[Data pulled from a collection]
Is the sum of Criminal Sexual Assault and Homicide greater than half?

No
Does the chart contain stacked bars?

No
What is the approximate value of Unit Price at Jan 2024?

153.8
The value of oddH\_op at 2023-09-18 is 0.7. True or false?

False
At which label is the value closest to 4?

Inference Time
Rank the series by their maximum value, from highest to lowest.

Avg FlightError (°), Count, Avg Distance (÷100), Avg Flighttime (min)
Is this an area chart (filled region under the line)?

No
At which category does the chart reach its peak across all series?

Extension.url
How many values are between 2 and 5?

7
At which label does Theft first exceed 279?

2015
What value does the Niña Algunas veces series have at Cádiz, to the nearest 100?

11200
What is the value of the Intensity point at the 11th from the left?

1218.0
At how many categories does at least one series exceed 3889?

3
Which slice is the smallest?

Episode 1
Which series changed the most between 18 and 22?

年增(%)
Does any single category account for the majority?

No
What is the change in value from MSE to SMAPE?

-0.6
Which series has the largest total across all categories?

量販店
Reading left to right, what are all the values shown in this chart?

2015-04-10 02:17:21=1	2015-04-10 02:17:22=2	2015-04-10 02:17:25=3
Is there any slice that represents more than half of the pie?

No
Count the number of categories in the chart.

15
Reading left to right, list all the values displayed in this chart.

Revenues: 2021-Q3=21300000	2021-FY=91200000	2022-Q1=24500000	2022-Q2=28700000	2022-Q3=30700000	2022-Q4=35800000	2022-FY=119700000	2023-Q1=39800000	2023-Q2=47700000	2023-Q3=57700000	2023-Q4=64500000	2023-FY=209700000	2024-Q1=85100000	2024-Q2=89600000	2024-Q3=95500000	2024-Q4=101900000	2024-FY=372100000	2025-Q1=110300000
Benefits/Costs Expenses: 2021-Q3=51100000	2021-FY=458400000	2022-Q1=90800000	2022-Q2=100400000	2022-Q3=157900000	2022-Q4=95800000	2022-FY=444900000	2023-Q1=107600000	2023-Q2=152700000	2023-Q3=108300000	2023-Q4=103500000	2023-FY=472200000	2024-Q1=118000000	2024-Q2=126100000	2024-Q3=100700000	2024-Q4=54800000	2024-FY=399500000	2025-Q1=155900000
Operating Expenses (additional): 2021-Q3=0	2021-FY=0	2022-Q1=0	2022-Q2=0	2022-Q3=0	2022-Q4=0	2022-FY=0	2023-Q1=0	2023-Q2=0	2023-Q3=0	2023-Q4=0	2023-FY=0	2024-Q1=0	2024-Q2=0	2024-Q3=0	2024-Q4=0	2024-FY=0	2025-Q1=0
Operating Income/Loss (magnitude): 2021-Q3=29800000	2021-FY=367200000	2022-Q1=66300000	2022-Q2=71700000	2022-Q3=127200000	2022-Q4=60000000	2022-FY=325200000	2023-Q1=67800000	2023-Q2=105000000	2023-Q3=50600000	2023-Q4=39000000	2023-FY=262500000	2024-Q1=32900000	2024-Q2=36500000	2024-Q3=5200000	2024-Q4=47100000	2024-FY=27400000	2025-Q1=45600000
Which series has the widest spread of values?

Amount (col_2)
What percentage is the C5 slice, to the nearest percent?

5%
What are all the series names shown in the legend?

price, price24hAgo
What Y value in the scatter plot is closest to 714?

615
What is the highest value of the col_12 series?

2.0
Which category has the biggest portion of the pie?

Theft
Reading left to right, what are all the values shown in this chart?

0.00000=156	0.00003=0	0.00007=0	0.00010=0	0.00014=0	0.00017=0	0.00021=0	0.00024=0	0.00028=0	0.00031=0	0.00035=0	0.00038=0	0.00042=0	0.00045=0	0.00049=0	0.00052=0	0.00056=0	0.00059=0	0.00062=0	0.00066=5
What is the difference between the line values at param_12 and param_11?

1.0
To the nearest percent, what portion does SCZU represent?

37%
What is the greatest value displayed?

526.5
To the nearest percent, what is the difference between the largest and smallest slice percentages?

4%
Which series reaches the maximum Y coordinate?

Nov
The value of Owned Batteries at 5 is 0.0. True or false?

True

• **Problem description**
Copy out every line of the records above without changing anything.

• **The completed task**
Is the sum of Criminal Sexual Assault and Homicide greater than half?

No
Does the chart contain stacked bars?

No
What is the approximate value of Unit Price at Jan 2024?

153.8
The value of oddH\_op at 2023-09-18 is 0.7. True or false?

False
At which label is the value closest to 4?

Inference Time
Rank the series by their maximum value, from highest to lowest.

Avg FlightError (°), Count, Avg Distance (÷100), Avg Flighttime (min)
Is this an area chart (filled region under the line)?

No
At which category does the chart reach its peak across all series?

Extension.url
How many values are between 2 and 5?

7
At which label does Theft first exceed 279?

2015
What value does the Niña Algunas veces series have at Cádiz, to the nearest 100?

11200
What is the value of the Intensity point at the 11th from the left?

1218.0
At how many categories does at least one series exceed 3889?

3
Which slice is the smallest?

Episode 1
Which series changed the most between 18 and 22?

年增(%)
Does any single category account for the majority?

No
What is the change in value from MSE to SMAPE?

-0.6
Which series has the largest total across all categories?

量販店
Reading left to right, what are all the values shown in this chart?

2015-04-10 02:17:21=1	2015-04-10 02:17:22=2	2015-04-10 02:17:25=3
Is there any slice that represents more than half of the pie?

No
Count the number of categories in the chart.

15
Reading left to right, list all the values displayed in this chart.

Revenues: 2021-Q3=21300000	2021-FY=91200000	2022-Q1=24500000	2022-Q2=28700000	2022-Q3=30700000	2022-Q4=35800000	2022-FY=119700000	2023-Q1=39800000	2023-Q2=47700000	2023-Q3=57700000	2023-Q4=64500000	2023-FY=209700000	2024-Q1=85100000	2024-Q2=89600000	2024-Q3=95500000	2024-Q4=101900000	2024-FY=372100000	2025-Q1=110300000
Benefits/Costs Expenses: 2021-Q3=51100000	2021-FY=458400000	2022-Q1=90800000	2022-Q2=100400000	2022-Q3=157900000	2022-Q4=95800000	2022-FY=444900000	2023-Q1=107600000	2023-Q2=152700000	2023-Q3=108300000	2023-Q4=103500000	2023-FY=472200000	2024-Q1=118000000	2024-Q2=126100000	2024-Q3=100700000	2024-Q4=54800000	2024-FY=399500000	2025-Q1=155900000
Operating Expenses (additional): 2021-Q3=0	2021-FY=0	2022-Q1=0	2022-Q2=0	2022-Q3=0	2022-Q4=0	2022-FY=0	2023-Q1=0	2023-Q2=0	2023-Q3=0	2023-Q4=0	2023-FY=0	2024-Q1=0	2024-Q2=0	2024-Q3=0	2024-Q4=0	2024-FY=0	2025-Q1=0
Operating Income/Loss (magnitude): 2021-Q3=29800000	2021-FY=367200000	2022-Q1=66300000	2022-Q2=71700000	2022-Q3=127200000	2022-Q4=60000000	2022-FY=325200000	2023-Q1=67800000	2023-Q2=105000000	2023-Q3=50600000	2023-Q4=39000000	2023-FY=262500000	2024-Q1=32900000	2024-Q2=36500000	2024-Q3=5200000	2024-Q4=47100000	2024-FY=27400000	2025-Q1=45600000
Which series has the widest spread of values?

Amount (col_2)
What percentage is the C5 slice, to the nearest percent?

5%
What are all the series names shown in the legend?

price, price24hAgo
What Y value in the scatter plot is closest to 714?

615
What is the highest value of the col_12 series?

2.0
Which category has the biggest portion of the pie?

Theft
Reading left to right, what are all the values shown in this chart?

0.00000=156	0.00003=0	0.00007=0	0.00010=0	0.00014=0	0.00017=0	0.00021=0	0.00024=0	0.00028=0	0.00031=0	0.00035=0	0.00038=0	0.00042=0	0.00045=0	0.00049=0	0.00052=0	0.00056=0	0.00059=0	0.00062=0	0.00066=5
What is the difference between the line values at param_12 and param_11?

1.0
To the nearest percent, what portion does SCZU represent?

37%
What is the greatest value displayed?

526.5
To the nearest percent, what is the difference between the largest and smallest slice percentages?

4%
Which series reaches the maximum Y coordinate?

Nov
The value of Owned Batteries at 5 is 0.0. True or false?

True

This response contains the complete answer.